During recent talks with U.S. President Joe Biden, Chinese President Xi Jinping characterized these restrictions as “technological containment.” In response, President Biden asserted that the United States would not provide technology to China that could be potentially used against U.S. interests, particularly by the Chinese military.
In a reciprocal move, China has imposed its own limitations. In August, it placed restrictions on the exports of gallium and germanium, two crucial elements in semiconductor manufacturing. Shortly after the latest U.S. chip restrictions were announced, Beijing revealed plans to restrict graphite exports, a mineral essential for making batteries used in electric vehicles.
However, amidst these challenges, there were signs of improved relations between the two economic giants during President Xi’s visit to the United States. President Biden referred to their discussions as “some of the most constructive and productive” and stated that both leaders agreed to maintain open communication during periods of disagreement.
In a meeting with American business leaders, including Apple CEO Tim Cook and Tesla CEO Elon Musk, President Xi conveyed China’s willingness to be a “partner and a friend.” He emphasized the importance of avoiding a zero-sum game and instead advocated for increased cooperation and people-to-people exchanges.

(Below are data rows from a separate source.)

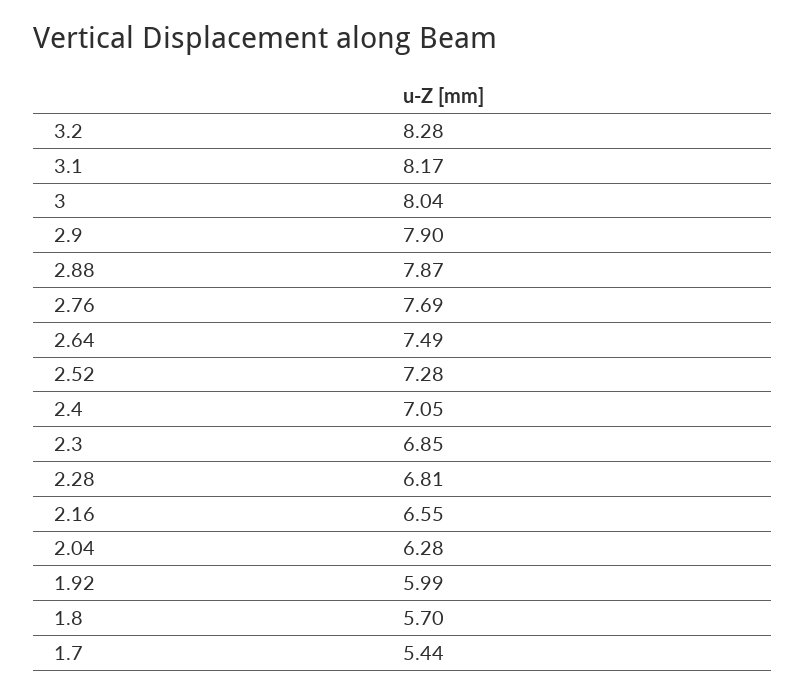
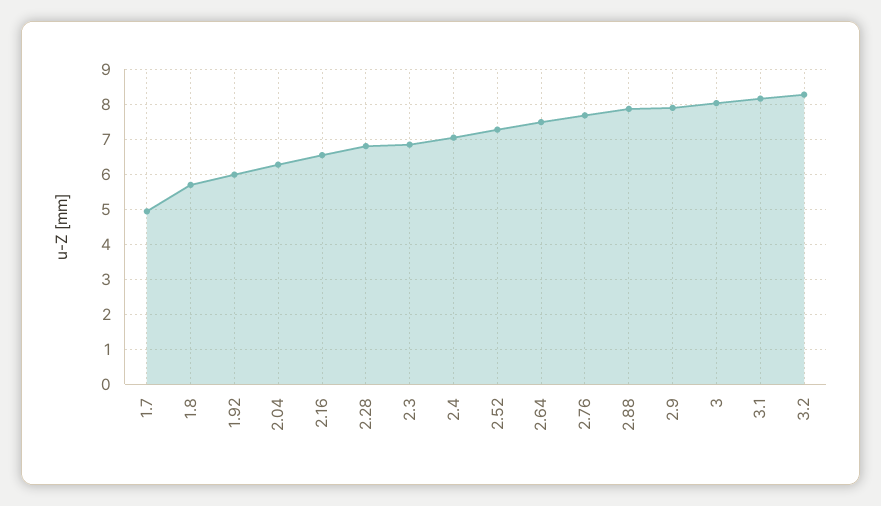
  {
    "3.2": 8.28,
    "3.1": 8.17,
    "3": 8.04,
    "2.9": 7.9,
    "2.88": 7.87,
    "2.76": 7.69,
    "2.64": 7.49,
    "2.52": 7.28,
    "2.4": 7.05,
    "2.3": 6.85,
    "2.28": 6.81,
    "2.16": 6.55,
    "2.04": 6.28,
    "1.92": 5.99,
    "1.8": 5.7,
-   "1.7": 5.44
+   "1.7": 5
  }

This shift in tone occurred against a backdrop of declining foreign investment in China, a deepening property crisis, and sluggish consumer spending.

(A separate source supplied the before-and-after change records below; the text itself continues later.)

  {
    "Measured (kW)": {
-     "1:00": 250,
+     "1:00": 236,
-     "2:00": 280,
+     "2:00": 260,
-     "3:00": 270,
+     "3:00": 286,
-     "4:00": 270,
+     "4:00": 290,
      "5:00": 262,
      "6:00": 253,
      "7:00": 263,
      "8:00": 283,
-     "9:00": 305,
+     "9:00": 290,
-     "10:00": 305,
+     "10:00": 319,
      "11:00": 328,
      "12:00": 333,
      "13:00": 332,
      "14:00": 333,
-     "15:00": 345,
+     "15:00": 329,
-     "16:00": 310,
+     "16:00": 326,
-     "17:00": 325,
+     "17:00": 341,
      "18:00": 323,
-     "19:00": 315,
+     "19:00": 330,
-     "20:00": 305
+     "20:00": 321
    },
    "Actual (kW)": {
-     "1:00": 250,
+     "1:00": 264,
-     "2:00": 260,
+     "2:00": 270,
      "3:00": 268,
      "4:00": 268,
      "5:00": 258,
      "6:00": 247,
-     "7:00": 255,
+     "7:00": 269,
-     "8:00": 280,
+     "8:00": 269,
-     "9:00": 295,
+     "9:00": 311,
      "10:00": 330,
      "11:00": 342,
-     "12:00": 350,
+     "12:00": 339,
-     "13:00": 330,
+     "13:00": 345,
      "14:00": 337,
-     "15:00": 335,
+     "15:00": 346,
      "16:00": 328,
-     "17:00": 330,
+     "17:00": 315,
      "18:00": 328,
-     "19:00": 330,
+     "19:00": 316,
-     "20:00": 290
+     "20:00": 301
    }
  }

Alibaba, founded by billionaire Jack Ma 25 years ago, is currently undergoing a significant corporate restructuring. Originally, the company planned to create six separate units, each with its own CEO and board. However, Alibaba announced on Thursday that it would pause plans to list its supermarket chain, Freshippo, in order to evaluate market conditions. Nevertheless, the company confirmed its intentions to proceed with an IPO for its logistics arm, Cainiao, in Hong Kong, although no specific date was provided for the listing.

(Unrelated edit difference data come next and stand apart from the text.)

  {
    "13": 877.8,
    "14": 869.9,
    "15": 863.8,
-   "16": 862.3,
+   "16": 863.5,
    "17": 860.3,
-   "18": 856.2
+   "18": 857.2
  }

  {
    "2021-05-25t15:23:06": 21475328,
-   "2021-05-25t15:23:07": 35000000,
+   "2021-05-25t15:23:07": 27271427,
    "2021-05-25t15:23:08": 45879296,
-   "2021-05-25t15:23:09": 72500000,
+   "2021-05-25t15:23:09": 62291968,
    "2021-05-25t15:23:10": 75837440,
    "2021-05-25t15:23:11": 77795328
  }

In the June-to-September quarter, Alibaba reported revenues of 224.8 billion renminbi ($31 billion), representing a 9% increase compared to the previous year. The company also returned to profitability, with a net profit of 26.7 billion renminbi ($3.7 billion), driven by the increased value of the group’s equity investments.
Alibaba’s decision to abandon the spin-off of its cloud computing arm underscores the significant impact of the ongoing chip war between the United States and China on global tech giants. The uncertainties surrounding chip exports have forced Alibaba to reassess its strategy and focus on sustaining growth amid challenging circumstances.